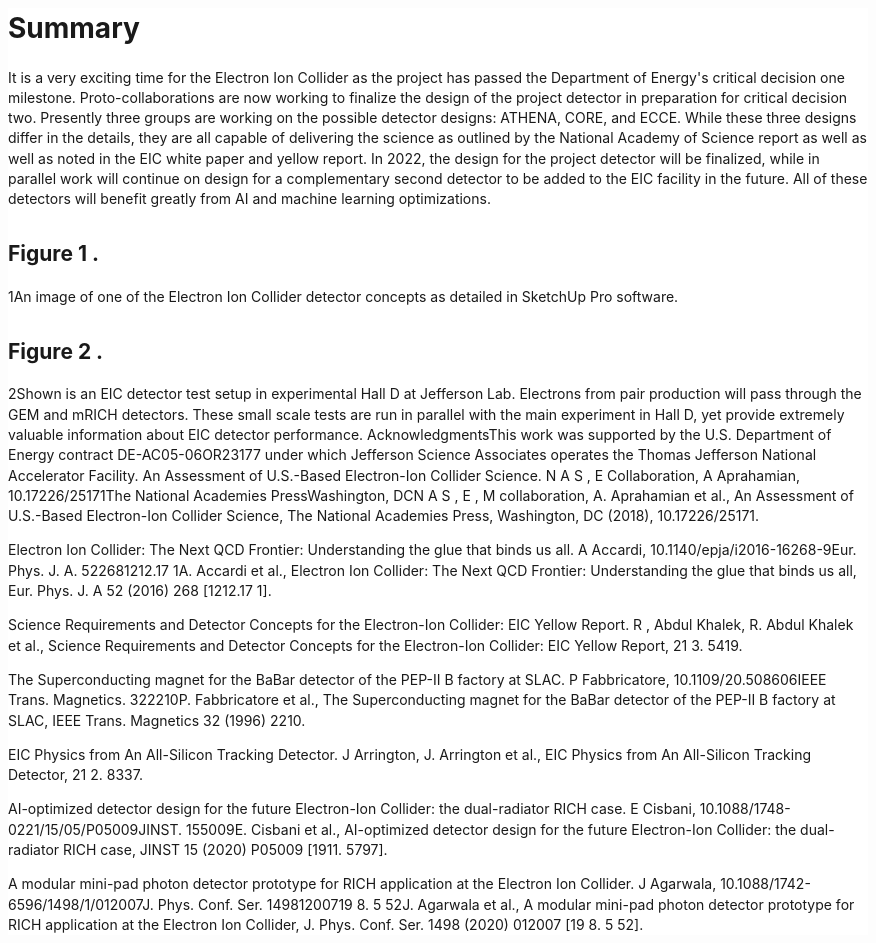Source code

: 
# Summary

It is a very exciting time for the Electron Ion Collider as the project has passed the Department of Energy's critical decision one milestone. Proto-collaborations are now working to finalize the design of the project detector in preparation for critical decision two. Presently three groups are working on the possible detector designs: ATHENA, CORE, and ECCE. While these three designs differ in the details, they are all capable of delivering the science as outlined by the National Academy of Science report as well as well as noted in the EIC white paper and yellow report. In 2022, the design for the project detector will be finalized, while in parallel work will continue on design for a complementary second detector to be added to the EIC facility in the future. All of these detectors will benefit greatly from AI and machine learning optimizations.

## Figure 1 .
1An image of one of the Electron Ion Collider detector concepts as detailed in SketchUp Pro software.

## Figure 2 .
2Shown is an EIC detector test setup in experimental Hall D at Jefferson Lab. Electrons from pair production will pass through the GEM and mRICH detectors. These small scale tests are run in parallel with the main experiment in Hall D, yet provide extremely valuable information about EIC detector performance.
AcknowledgmentsThis work was supported by the U.S. Department of Energy contract DE-AC05-06OR23177 under which Jefferson Science Associates operates the Thomas Jefferson National Accelerator Facility.
An Assessment of U.S.-Based Electron-Ion Collider Science. N A S , E Collaboration, A Aprahamian, 10.17226/25171The National Academies PressWashington, DCN A S , E , M collaboration, A. Aprahamian et al., An Assessment of U.S.-Based Electron-Ion Collider Science, The National Academies Press, Washington, DC (2018), 10.17226/25171.

Electron Ion Collider: The Next QCD Frontier: Understanding the glue that binds us all. A Accardi, 10.1140/epja/i2016-16268-9Eur. Phys. J. A. 522681212.17 1A. Accardi et al., Electron Ion Collider: The Next QCD Frontier: Understanding the glue that binds us all, Eur. Phys. J. A 52 (2016) 268 [1212.17 1].

Science Requirements and Detector Concepts for the Electron-Ion Collider: EIC Yellow Report. R , Abdul Khalek, R. Abdul Khalek et al., Science Requirements and Detector Concepts for the Electron-Ion Collider: EIC Yellow Report, 21 3. 5419.

The Superconducting magnet for the BaBar detector of the PEP-II B factory at SLAC. P Fabbricatore, 10.1109/20.508606IEEE Trans. Magnetics. 322210P. Fabbricatore et al., The Superconducting magnet for the BaBar detector of the PEP-II B factory at SLAC, IEEE Trans. Magnetics 32 (1996) 2210.

EIC Physics from An All-Silicon Tracking Detector. J Arrington, J. Arrington et al., EIC Physics from An All-Silicon Tracking Detector, 21 2. 8337.

AI-optimized detector design for the future Electron-Ion Collider: the dual-radiator RICH case. E Cisbani, 10.1088/1748-0221/15/05/P05009JINST. 155009E. Cisbani et al., AI-optimized detector design for the future Electron-Ion Collider: the dual-radiator RICH case, JINST 15 (2020) P05009 [1911. 5797].

A modular mini-pad photon detector prototype for RICH application at the Electron Ion Collider. J Agarwala, 10.1088/1742-6596/1498/1/012007J. Phys. Conf. Ser. 14981200719 8. 5 52J. Agarwala et al., A modular mini-pad photon detector prototype for RICH application at the Electron Ion Collider, J. Phys. Conf. Ser. 1498 (2020) 012007 [19 8. 5 52].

================================

THE PROBLEM: Your job is to copy each entry exactly as written; the pictures do not go in.

YOUR SOLUTION:
Source code

: 
# Summary

It is a very exciting time for the Electron Ion Collider as the project has passed the Department of Energy's critical decision one milestone. Proto-collaborations are now working to finalize the design of the project detector in preparation for critical decision two. Presently three groups are working on the possible detector designs: ATHENA, CORE, and ECCE. While these three designs differ in the details, they are all capable of delivering the science as outlined by the National Academy of Science report as well as well as noted in the EIC white paper and yellow report. In 2022, the design for the project detector will be finalized, while in parallel work will continue on design for a complementary second detector to be added to the EIC facility in the future. All of these detectors will benefit greatly from AI and machine learning optimizations.

## Figure 1 .
1An image of one of the Electron Ion Collider detector concepts as detailed in SketchUp Pro software.

## Figure 2 .
2Shown is an EIC detector test setup in experimental Hall D at Jefferson Lab. Electrons from pair production will pass through the GEM and mRICH detectors. These small scale tests are run in parallel with the main experiment in Hall D, yet provide extremely valuable information about EIC detector performance.
AcknowledgmentsThis work was supported by the U.S. Department of Energy contract DE-AC05-06OR23177 under which Jefferson Science Associates operates the Thomas Jefferson National Accelerator Facility.
An Assessment of U.S.-Based Electron-Ion Collider Science. N A S , E Collaboration, A Aprahamian, 10.17226/25171The National Academies PressWashington, DCN A S , E , M collaboration, A. Aprahamian et al., An Assessment of U.S.-Based Electron-Ion Collider Science, The National Academies Press, Washington, DC (2018), 10.17226/25171.

Electron Ion Collider: The Next QCD Frontier: Understanding the glue that binds us all. A Accardi, 10.1140/epja/i2016-16268-9Eur. Phys. J. A. 522681212.17 1A. Accardi et al., Electron Ion Collider: The Next QCD Frontier: Understanding the glue that binds us all, Eur. Phys. J. A 52 (2016) 268 [1212.17 1].

Science Requirements and Detector Concepts for the Electron-Ion Collider: EIC Yellow Report. R , Abdul Khalek, R. Abdul Khalek et al., Science Requirements and Detector Concepts for the Electron-Ion Collider: EIC Yellow Report, 21 3. 5419.

The Superconducting magnet for the BaBar detector of the PEP-II B factory at SLAC. P Fabbricatore, 10.1109/20.508606IEEE Trans. Magnetics. 322210P. Fabbricatore et al., The Superconducting magnet for the BaBar detector of the PEP-II B factory at SLAC, IEEE Trans. Magnetics 32 (1996) 2210.

EIC Physics from An All-Silicon Tracking Detector. J Arrington, J. Arrington et al., EIC Physics from An All-Silicon Tracking Detector, 21 2. 8337.

AI-optimized detector design for the future Electron-Ion Collider: the dual-radiator RICH case. E Cisbani, 10.1088/1748-0221/15/05/P05009JINST. 155009E. Cisbani et al., AI-optimized detector design for the future Electron-Ion Collider: the dual-radiator RICH case, JINST 15 (2020) P05009 [1911. 5797].

A modular mini-pad photon detector prototype for RICH application at the Electron Ion Collider. J Agarwala, 10.1088/1742-6596/1498/1/012007J. Phys. Conf. Ser. 14981200719 8. 5 52J. Agarwala et al., A modular mini-pad photon detector prototype for RICH application at the Electron Ion Collider, J. Phys. Conf. Ser. 1498 (2020) 012007 [19 8. 5 52].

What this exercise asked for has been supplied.